Sermons

Summary: WHEN WE MISUNDERSTAND THE RELATIONSHIP OF FORGIVENESS AND FREEDOM WHEN IT COMES TO SIN, WE WILL SHORT CIRCUIT TRANSFORMATION IN OUR LIVES.

Enslaved to Free

John 8:1-11

April 3, 2011

INTRODUCTION

Over twenty years ago, when James Ealy's conviction in the slaying of a pregnant woman and three children was thrown out on appeal. A very guilty man was given his freedom.

Freed but not transformed. Over the years he amassed numerous arrests for sexual assault, unlawful restraint and unlawful use of a weapon. He was sentenced to 10 years in prison in 1995 in that case.

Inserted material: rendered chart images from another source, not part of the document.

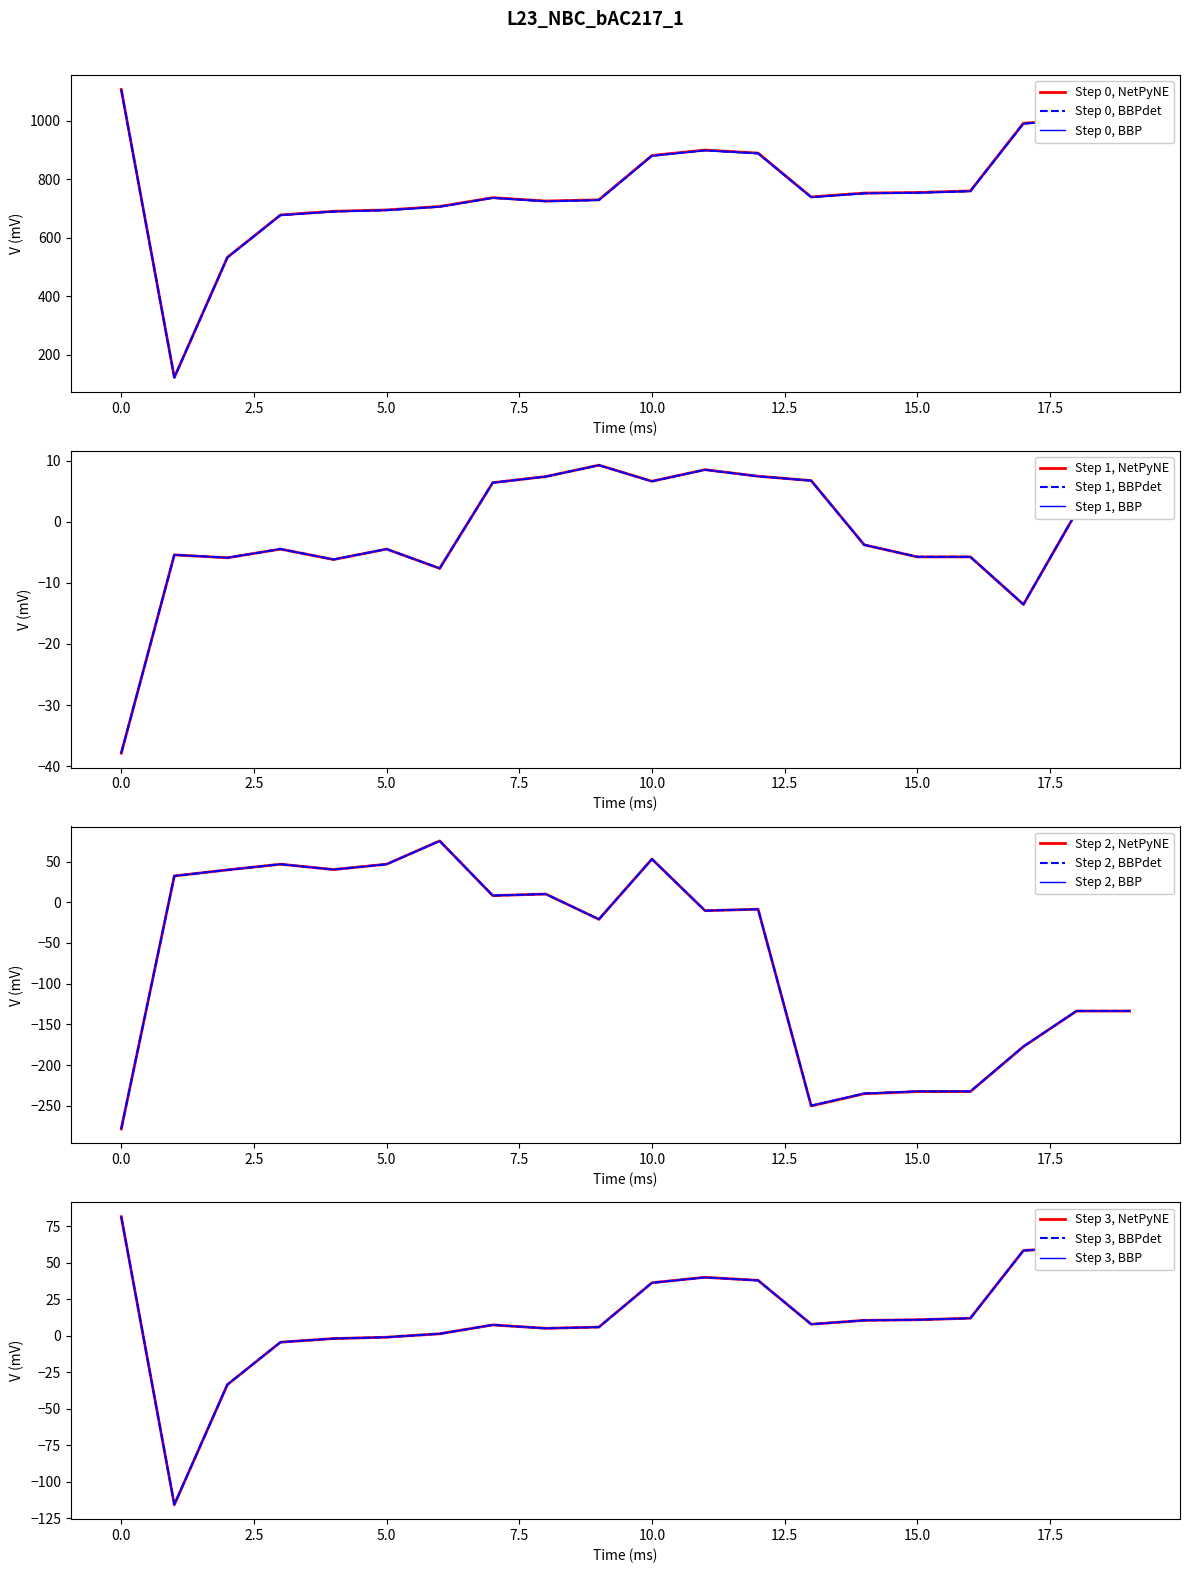

The value of Step 0, BBPdet at 0.0 is 1925.1. True or false?

False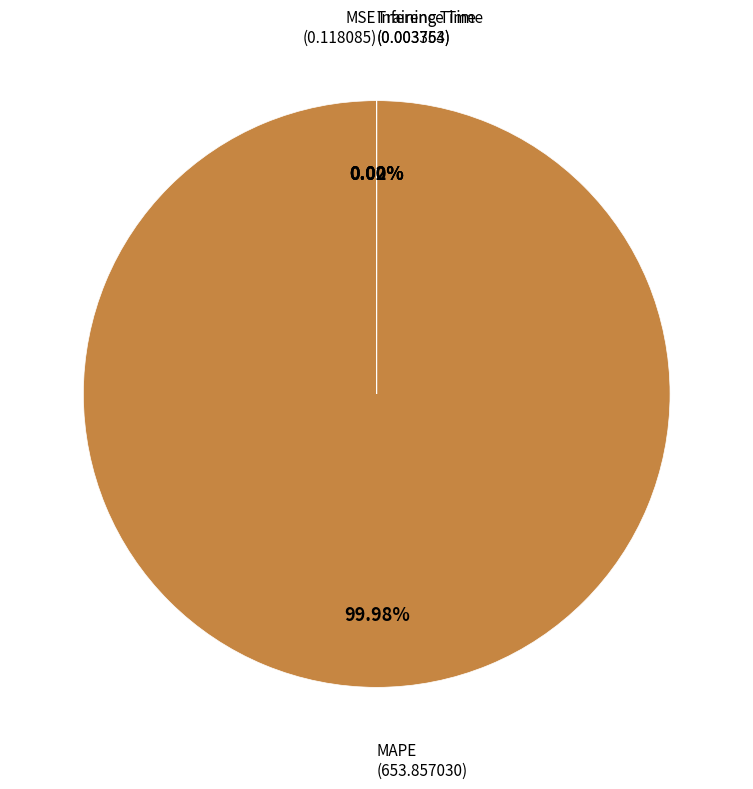

Does any single category account for the majority?

Yes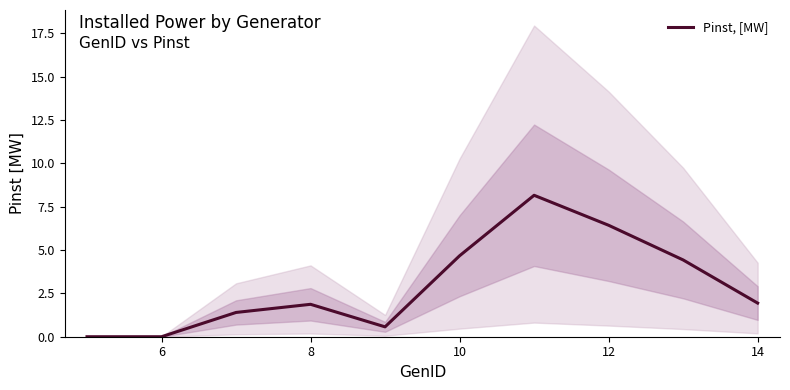

The Pinst, [MW] series shows 1.9 at 14. True or false?

True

In December of Ealy was arrested in the Nov. 27 killing of Burger King manager Mary Hutchison.

In 1982 Ealy, then 17, was accused of using a piece of fabric to strangle 33-year-old Christine Parker, her two daughters, ages 12 and 15, and the older girl's 3-year-old son. The boy, whose body was found curled up in a ball on a bathroom floor, had been also been molested. Mary Hutchison was murdered during an attempted robbery. She was strangled to death with a cloth and brutally stabbed.

Unfortunately for too many, parole, pardon, getting away with it, getting off easy, or just simply forgiveness fails to lead to transformation.

T.S. In John 8 we discover an encounter that helps us understand how transformation is the key link in our moving from enslaved to free.

John 8:1-11

8 But Jesus went to the Mount of Olives. 2 At dawn he appeared again in the temple courts, where all the people gathered around him, and he sat down to teach them. 3 The teachers of the law and the Pharisees brought in a woman caught in adultery. They made her stand before the group 4 and said to Jesus, "Teacher, this woman was caught in the act of adultery. 5 In the Law Moses commanded us to stone such women. Now what do you say?" 6 They were using this question as a trap, in order to have a basis for accusing him.

But Jesus bent down and started to write on the ground with his finger. 7 When they kept on questioning him, he straightened up and said to them, "If any one of you is without sin, let him be the first to throw a stone at her." 8 Again he stooped down and wrote on the ground.

9 At this, those who heard began to go away one at a time, the older ones first, until only Jesus was left, with the woman still standing there. 10 Jesus straightened up and asked her, "Woman, where are they? Has no one condemned you?"

11 "No one, sir," she said.

"Then neither do I condemn you," Jesus declared. "Go now and leave your life of sin." NIV

WHEN WE MISUNDERSTAND THE RELATIONSHIP OF FORGIVENESS AND FREEDOM WHEN IT COMES TO SIN, WE WILL SHORT CIRCUIT TRANSFORMATION IN OUR LIVES.

I. Transformation will not lead to the freedom to sin.

John 8:3-5

A. Sin is always an issue.

In the passage Jesus never dismisses the Pharisees accusations. They were true. Under the las she deserved to die, even if they were using her sin as a trap for Jesus, her sin was still an issune

The Pharisees were right. Lev. 20:10 "'If a man commits adultery with another man's wife--with the wife of his neighbor--both the adulterer and the adulteress must be put to death.

B. Sin always has consequences.

It would be easy to think sometimes that if we are forgiven that sin has no consequences. But there are consequences to sin.

1. Legal

Sometimes it is the legal consequences of sin that cannot be escaped.

2. Natural

Our choices have an impact upon us everything from children born out of wedlock to sexually transmitted deseases.

David and Bathsheba

2 Sam 11:2-5

2 One evening David got up from his bed and walked around on the roof of the palace. From the roof he saw a woman bathing. The woman was very beautiful, 3 and David sent someone to find out about her. The man said, "Isn't this Bathsheba, the daughter of Eliam and the wife of Uriah the Hittite?" 4 Then David sent messengers to get her. She came to him, and he slept with her. (She had purified herself from her uncleanness.) Then she went back home. 5 The woman conceived and sent word to David, saying, "I am pregnant."

To cover up his sin David goes on to arranged for the death of her husband Uriah. He seemingly gets away with it until confronted by the prophet Nathan.

Then broken he repents confesses and crys out to God for restoration.

Ps 51 is the record of his turning back to God.

51 Have mercy on me, O God, according to your unfailing love;

according to your great compassion blot out my transgressions.

2 Wash away all my iniquity and cleanse me from my sin.